Undecipherability is key

pejordan--
What's exciting to me about your project is the striking connection you see between two such different feminist writers. You name this similarity @ the outset--that neither Spivak nor Stein is interested in transparency, in clearly conveyed messages--and you give @ least one explanation for why this might make sense as a feminist project: because making "ourselves too easy to understand" makes us available to "be used for didactic purposes." (This seems to me a huge shift, btw, from your last web event, in which you were seeking a very clearly defined answer to a very clearly defined question.) Not being understood--keeping some mystery, some unknowability about the self--thus enables some space for freedom. It also acknowledges the possibility that complete knowingness is never possible: that even in the stories we tell about ourselves (as shown by a student in my other class), there are things unknown.

This is such a striking claim for me, because the feminism in which I came of age took precisely the opposite position: as a very famous poem of Muriel Rukeyser's, "The Poem as Mask," proclaimed, "No more masks! No more mythologies!" We thought, in the '60s and '70s, that we could do away w/ complicated theoretical language, w/ mythologies that separated ourselves from the truth, and masks that separated us from one another. Stein, writing before this era when we believed in the power of transparency, and Spivak, writing after it, suggest a very different sort of feminist project.

You go on to explore the differences in the two writers, arguing that Spivak (successfully) grants Jashoda the agency of not being known, while Stein (unsuccessfully) allows her readers an intimate look into her sex life, and so offers the illusion that we understand what she has experienced. You then look to The Book of Salt as a "bridge" between these possibilities, one that both invites us to share another's experience, while reminding us of the limits of that enterprise. But I want to suggest that, by the time you get to the end of your analysis, you are actually refusing the insight w/ which you begin. In objecting to what you call the "illusory" insights offered in Lifting Belly, in seeking a "glimpse into common experience" in The Book of Salt, in offering film as "the best form of feminist expression," because it enables us to read expressions and interactions without words, you are insisting on seeking out precisely the sort of understanding that both Spivak and Stein have done their best to teach us is not possible.

My own current take on these matters differs somewhat from yours. I would say that Stein does to words what Spivak does to the experience of the subaltern: insists on the unknowability of what we take for a "sign," of an index to some certain meaning.
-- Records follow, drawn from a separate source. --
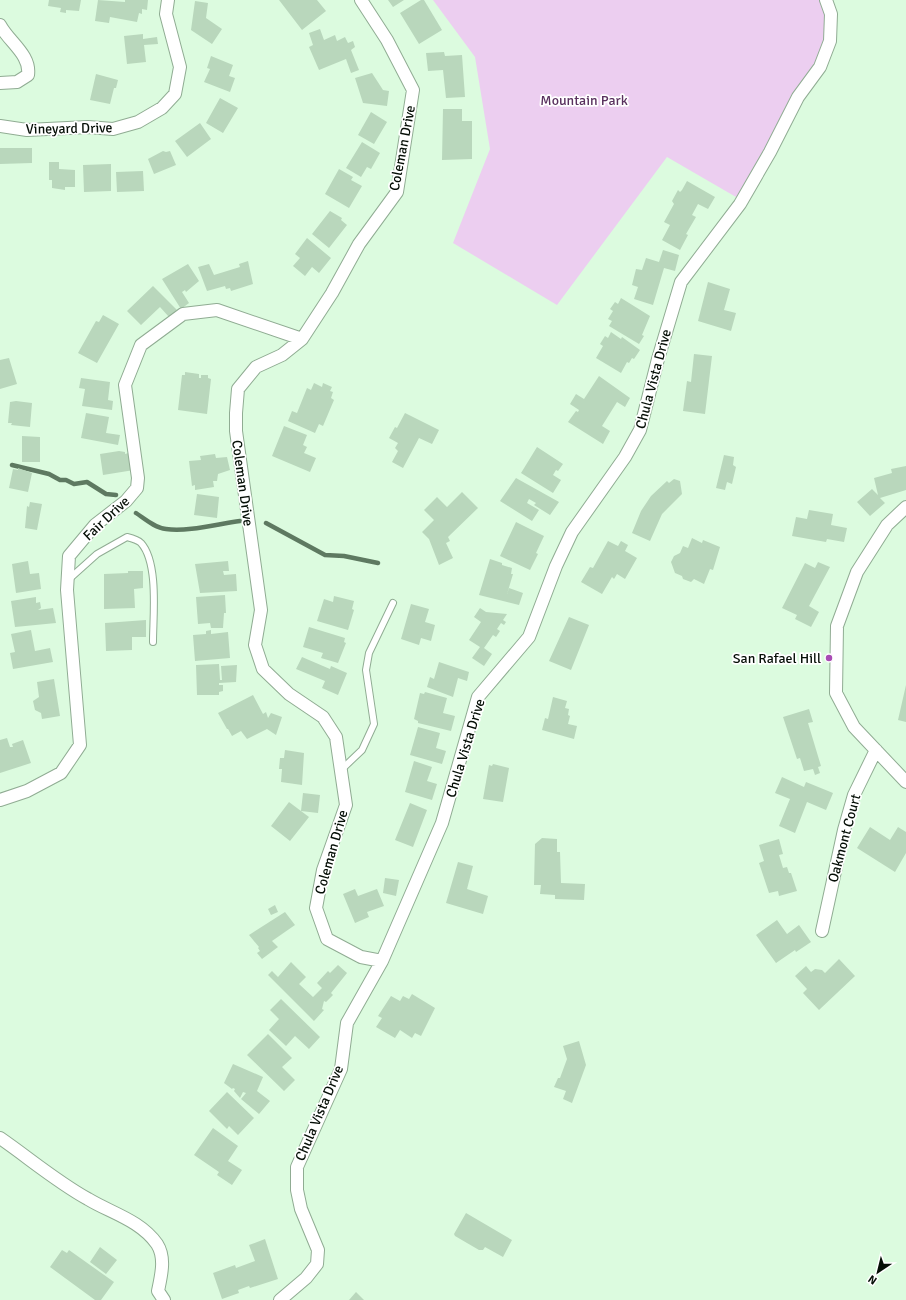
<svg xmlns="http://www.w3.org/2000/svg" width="906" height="1300" viewBox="0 0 906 1300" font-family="Signika,sans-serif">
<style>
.green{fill:#eccef0}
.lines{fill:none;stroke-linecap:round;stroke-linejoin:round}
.stream{stroke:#5e7961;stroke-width:4.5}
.building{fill:#b9d7bc}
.service-casing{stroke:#90ac93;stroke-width:8}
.minor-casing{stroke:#90ac93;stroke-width:14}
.service{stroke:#fff;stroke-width:6}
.minor{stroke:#fff;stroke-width:12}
.poi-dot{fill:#a84bb4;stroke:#fff;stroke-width:1.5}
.labels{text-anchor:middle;stroke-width:3.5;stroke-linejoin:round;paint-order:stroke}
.park-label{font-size:14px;fill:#59305e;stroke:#fff}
.street-label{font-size:14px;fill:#050e06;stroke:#fff}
.poi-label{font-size:14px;fill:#050e06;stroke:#fff;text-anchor:end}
</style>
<rect width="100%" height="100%" fill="#dcfbdf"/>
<path class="green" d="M433,0H829L828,51L768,157L736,197L667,157L557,305L453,243L490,149L475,57Z"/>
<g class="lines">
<path class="stream" d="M12,465L49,474L60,480H66L74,484L87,482L106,494L116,495
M136,513C145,519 155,528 166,529C188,532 217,524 240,521
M266,523L325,555L344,556L378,563"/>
</g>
<path class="building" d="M49,0H81L79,11L66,10V13L60,12L61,8L48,6Z
M98,0L125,2V0H148L147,10L142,9V14L139,13L137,22L110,17L109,23L95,21Z
M279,0H317L326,11L302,30Z
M388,0H404L393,7Z
M421,0H424L442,30L419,44L400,13Z
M195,1L208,3L206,18L222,29L212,44L191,30Z
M320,29L324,40L335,35L337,41L345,37L348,43L353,41L355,47L351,50L359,70L351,73L346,59L319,70L309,47L313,45L309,33Z
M143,34V39L157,37L158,44L144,45L146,62L127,64L124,36Z
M444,52L445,56L462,55L465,97L446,98L443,70L428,71L426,53Z
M211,56L233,65L229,76L235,78L230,92L204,82L210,69L207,68Z
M372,73L383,90L389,91L387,106L363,103L355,78Z
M96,74L118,80L116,88H114L110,104L90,100Z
M220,98L238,108L223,133L206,123Z
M443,109H462V121H472V159L442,160Z
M371,112L387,122L374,144L358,135Z
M200,123L211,139L187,157L175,141Z
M362,142L380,153L371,169L367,167L361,177L346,168Z
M0,148H32V163L0,164Z
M163,151L166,152L170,151L176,165L154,174L148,159Z
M49,162H59V169L75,170V187H65V190L52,188V180H49Z
M111,164V191L84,192L83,165Z
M339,169L353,177L351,180L362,186L349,208L325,194Z
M143,171L144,191L117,192L116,172Z
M687,181L715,197L708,209L698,204L692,215L696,217L686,234L688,235L680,250L662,240L670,225L664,222L674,204L672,201L678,190L680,192L682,190Z
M330,211L342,218L341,220L347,225L329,248L312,234Z
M307,238L331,258L319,273L312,267L305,276L293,266L300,258L295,254Z
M663,250L679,255L675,271L664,268L653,305L634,299L638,287L632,285L636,269L642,270L646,258L659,262Z
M248,261L253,284L231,291L230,288L226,289L225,286L207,291L198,267L209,264L214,275L240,267L239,264Z
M188,264L199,281L186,292L185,290L182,292L189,303L181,309L162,279Z
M708,282L730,289L724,310L736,313L731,331L698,321Z
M153,286L177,310L169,317L160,307L141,325L127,311Z
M621,298L650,316L642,335L644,336L639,344L609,326L612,321L608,319L613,311L610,309L615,302L618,304Z
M103,315L119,324L97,363L78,353L96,321L99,322Z
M611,332L621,339L622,337L640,350L634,359L632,358L629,363L627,362L621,373L596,358L603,346L600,344L605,336L608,338Z
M694,354L712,356L705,414L683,411L687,381L691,382Z
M9,358L17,384L0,389V360Z
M185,372L199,374V378H201V375H208V378L211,379L207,414L178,410L182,375H185Z
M599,376L630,398L625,407L617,402L602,426L610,431L603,444L568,422L576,411L578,412L579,410L570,404L576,394L584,399Z
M81,378L110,382L108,400L113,401L112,410L82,406L85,389L79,388Z
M314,383L322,387L323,383L332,387L330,391L333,392L331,398L334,400L323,426L319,424L315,433L288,421L292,411L297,413L307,388L311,390Z
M16,401L32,403L30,427L11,425L12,423H8L10,402Z
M86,413L109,417L106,433L120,435L118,445L81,438Z
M405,413L439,430L432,444L419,438L403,468L392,462L398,451L395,448L398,443L389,438L395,427L397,428Z
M284,426L307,435L303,445L307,447L304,453L316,458L310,472L272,456Z
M22,436L40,437V462H22Z
M537,447L563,464L558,471L556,470L553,475L561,480L553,493L521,473Z
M119,451L125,452V454L132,452L134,470L103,475L100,454Z
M215,454L216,458L227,457L230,470L218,474L217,481H213L214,487L195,490V485L192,486L189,461L201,460L200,456Z
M724,455L734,457L733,465L736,467L732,484L727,482L725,490L716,488Z
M906,466V490L880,498L885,503L870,516L857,502L872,489L878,495L874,478L892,473L891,469Z
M18,468L32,473L28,492L9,488L13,469L18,470Z
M516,478L559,502L550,515L534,505L536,503L529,499L527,503L539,510L532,521L500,501Z
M674,479L680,481L682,494L662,514L650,541L632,533L641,511L651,496L667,481L669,483Z
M462,492L478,508L448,537L450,541L446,543L453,558L439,565L429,539L422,532L434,520L424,510L437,497L447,507Z
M197,494L219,497L217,518L194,515Z
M30,502L42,504L37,530L25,528L27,506L29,507Z
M809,510L833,514L831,525L847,528L844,542L827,539L826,542L792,536L796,517L807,519Z
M516,522L544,536L536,553L538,554L530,570L500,556Z
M692,538L702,543L703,540L720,547L713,570L710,569L704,584L694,579L691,582L683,579L682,576L675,573L671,562L674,556L680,553L683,546L688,548Z
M608,541L618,546L621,541L628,545L625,551L637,558L625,579L617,574L614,579L612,577L602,594L581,582L590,567L593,568Z
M490,559L502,563V565L512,568L511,574H513L507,594L509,588L523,593L519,605L479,595Z
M28,561L30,574L39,573L41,589L16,593L12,564Z
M228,561L229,571H223L224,575L236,574L237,591L200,593L195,564Z
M818,562L830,567L809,606L819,612L811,627L795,619L797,615L782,608L805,563L815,568Z
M128,571H143V588L134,589L135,608L104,609V574L128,573Z
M225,595L226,613H224L223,628H211L210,623L198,624L196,597Z
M334,596L354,601L352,609L354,610L348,630L317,621L324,599L333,602Z
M36,597V603L40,602L41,608L38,610L53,608L56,623L15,627L11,601Z
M411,604L429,609L425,622L435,625L431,641L421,638L419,645L401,639Z
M480,608L486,612L507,614L503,620L506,622L504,625L501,623L497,629L500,631L496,637L493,635L484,648L492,654L484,666L472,658L480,647L469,640L481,622L474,617Z
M569,617L589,625L571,670L549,661Z
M146,620V637H132V650L106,651L105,623Z
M309,627L345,638L344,642L346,643L338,663L321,658L323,653L303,647Z
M31,630L35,651L50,648L53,662L13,669L10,653L15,652L11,634Z
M211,630V634L228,632L230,658L195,661L193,635L206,634V631Z
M302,657L330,669L331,666L347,673L338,695L322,688L325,681L296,669Z
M439,662L469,672L467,681L458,678L453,697L427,687L430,677L434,679Z
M219,664L220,680H222L221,666L237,665L236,682L219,683V685H223V691L219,692V695H197L196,665Z
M54,679L60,716L42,719L41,713L35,710L33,701L39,697L37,682Z
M906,685V722L898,720Z
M425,692L447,698L443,713L455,716L451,731L418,723V721L414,719L420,693L424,694Z
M253,695L263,714L266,712L268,718L271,713L282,717L276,735L267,729L247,739L241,731L232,736L228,729H227L218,713Z
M553,697L567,701L565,708L569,709L568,715L570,716L568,724L577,726L574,739L542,730L545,718L548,719Z
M809,709L813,722L808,723L821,766L818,767L820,773L815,775L813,769L804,771L800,758L797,759L783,717Z
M418,727L440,733L436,748L446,751L442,764L410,755Z
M7,738L10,747H13L12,744L23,740L31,763L0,773V740Z
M285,750L304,753L302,785L281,782L282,769H279L280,758H284Z
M414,761L432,767L427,781L437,784L432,800L405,792Z
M493,764L509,768L503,802L483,799L489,765L492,766Z
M782,777L804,787L806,782L833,793L826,810L807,802L795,833L779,826L790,799L775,793Z
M303,793L320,795L318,813L301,811Z
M289,802L309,817L290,841L271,826Z
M410,803L427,810L413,847L395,840Z
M870,827L890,840L898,827L906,832V853L895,872L857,848Z
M542,838L557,839V852H560L561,883L585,884L584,900L555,899V895L540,894L541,885H534L535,844Z
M779,839L783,854L779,855L783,868L787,867L789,873H791L797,891L779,896L778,891L769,893L759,863L764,861L759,845Z
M458,862L473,866L467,889L488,896L483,914L446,903Z
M385,878L399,880L396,896L383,893Z
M355,889L358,896L377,889L384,906L367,912L369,917L355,923L343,894Z
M275,905L278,912L271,915L268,909Z
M285,912L295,925L272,941L278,947L262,959L257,953L260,951L258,948L259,947L249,935Z
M777,920L787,934L799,925L811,942L796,952L795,950L776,963L756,935Z
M839,959L855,976L819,1010L803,993L807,989L795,976L806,966L811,972L815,969L822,970L825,973Z
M291,962L306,977L299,984L313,997L322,988L317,983L328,971L330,973L338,965L347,973L331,993L333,995L326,1002L324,1001L322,1009L324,1010L314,1021L268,975L272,971L278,977Z
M412,994L435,1008L421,1036L415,1033L412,1038L400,1030L395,1038L376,1027L382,1018L378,1016L391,996L400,1001L403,996L409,999Z
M281,999L320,1037L309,1049L295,1036L286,1046L269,1030L279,1019L270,1010Z
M268,1034L292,1058L282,1067L295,1080L284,1091L247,1055Z
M579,1041L586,1065L572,1103L563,1099L566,1091L554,1087L558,1078H560L567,1059L563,1046Z
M233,1064L263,1077L257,1091L270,1101L259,1114L241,1099L246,1093L243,1092L240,1098L234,1091L235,1089L233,1088L232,1089L224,1083Z
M227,1092L254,1118L238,1135L229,1126L227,1129L209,1111Z
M213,1128L238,1146L228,1161L242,1170L232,1185L217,1175L219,1172L194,1155Z
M466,1213L512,1240L503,1257L485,1247L483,1250H479L455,1236L454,1234Z
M265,1239L278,1279L250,1288L249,1286L238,1290L239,1293L222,1299L213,1273L235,1265L236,1268L255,1261L249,1245Z
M100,1247L117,1260L106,1274L90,1262Z
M62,1250L67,1253L69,1250L114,1282L101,1300H95L50,1267Z
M356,1292L364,1300H349Z"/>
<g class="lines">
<g class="service-casing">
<path id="service" d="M68,580L97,554L127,537C131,538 138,540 141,543C159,563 153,617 153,642
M341,770L362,750L374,724L366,670L369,653L393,603"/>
</g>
<g class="minor-casing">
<path id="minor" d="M361,0L387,40L413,90L397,192L359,244L332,293L302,339L282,355L256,367L238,389L236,413V431L261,610L255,645L263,669L289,694L323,717L336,737L346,805L323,870L316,908L327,939L361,957L382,961
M0,25C9,42 31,55 28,75L17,82L0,83
M0,126L27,130L88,127L113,129L138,122L162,108L175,94L180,67L166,14L168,0
M906,507L887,525L857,572L837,626L836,693L854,727L906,782
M0,800L27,791L61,773L80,745L67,590L69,556L95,525L126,501L137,488L138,478L125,385L141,345L183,314L217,310L302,339
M822,931L844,830L854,795L876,750
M0,1138C29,1158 57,1182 88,1199C111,1213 140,1220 157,1244C166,1258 161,1276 158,1291L164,1300
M280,1300L306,1278L317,1264L318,1250L301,1209L297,1190V1167L341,1069L347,1023L382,961L442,823L478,697L529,637L556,566L572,532L625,457L640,430L658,359L681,282L740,204L770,152L798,97L820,67L830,41L831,14L826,0"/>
</g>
<use href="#service" class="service"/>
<use href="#minor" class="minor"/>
</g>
<circle class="poi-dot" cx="829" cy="658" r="4"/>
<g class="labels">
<g class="park-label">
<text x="584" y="105">Mountain Park</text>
</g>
<g class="street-label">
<text transform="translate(69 128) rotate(-1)" y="5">Vineyard Drive</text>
<text transform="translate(402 148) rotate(-79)" y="5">Coleman Drive</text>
<text transform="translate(653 379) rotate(-75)" y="5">Chula Vista Drive</text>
<text transform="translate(243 483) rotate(82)" y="5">Coleman Drive</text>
<text transform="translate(106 518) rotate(-43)" y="5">Fair Drive</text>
<text transform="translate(465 748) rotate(-73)" y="5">Chula Vista Drive</text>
<text transform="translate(844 838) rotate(-75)" y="5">Oakmont Court</text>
<text transform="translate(331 852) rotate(-74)" y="5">Coleman Drive</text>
<text transform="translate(319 1113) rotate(-67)" y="5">Chula Vista Drive</text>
</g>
<g class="poi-label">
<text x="821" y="663">San Rafael Hill</text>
</g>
</g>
<g transform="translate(878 1272) rotate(215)" stroke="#ffffff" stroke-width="3" paint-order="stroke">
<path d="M0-3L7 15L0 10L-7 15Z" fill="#050e06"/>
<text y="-6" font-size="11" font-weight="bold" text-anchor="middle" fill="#050e06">N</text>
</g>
</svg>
Stein tries to unsettle our habits of thinking we know what a word means, in the same way that Spivak unsettles our hope that we might know what another person's actions mean. The epistemological gesture is the same, although the particular object (words, women) differs. Undecipherability is key in both cases.

Several of your classmates have also been looking @ the limits of labeling, of clear referentiality. You might want to check out, for instance, both What's that Word for When You Have to Break It to Find It? and just speak nearby/working towards ideas.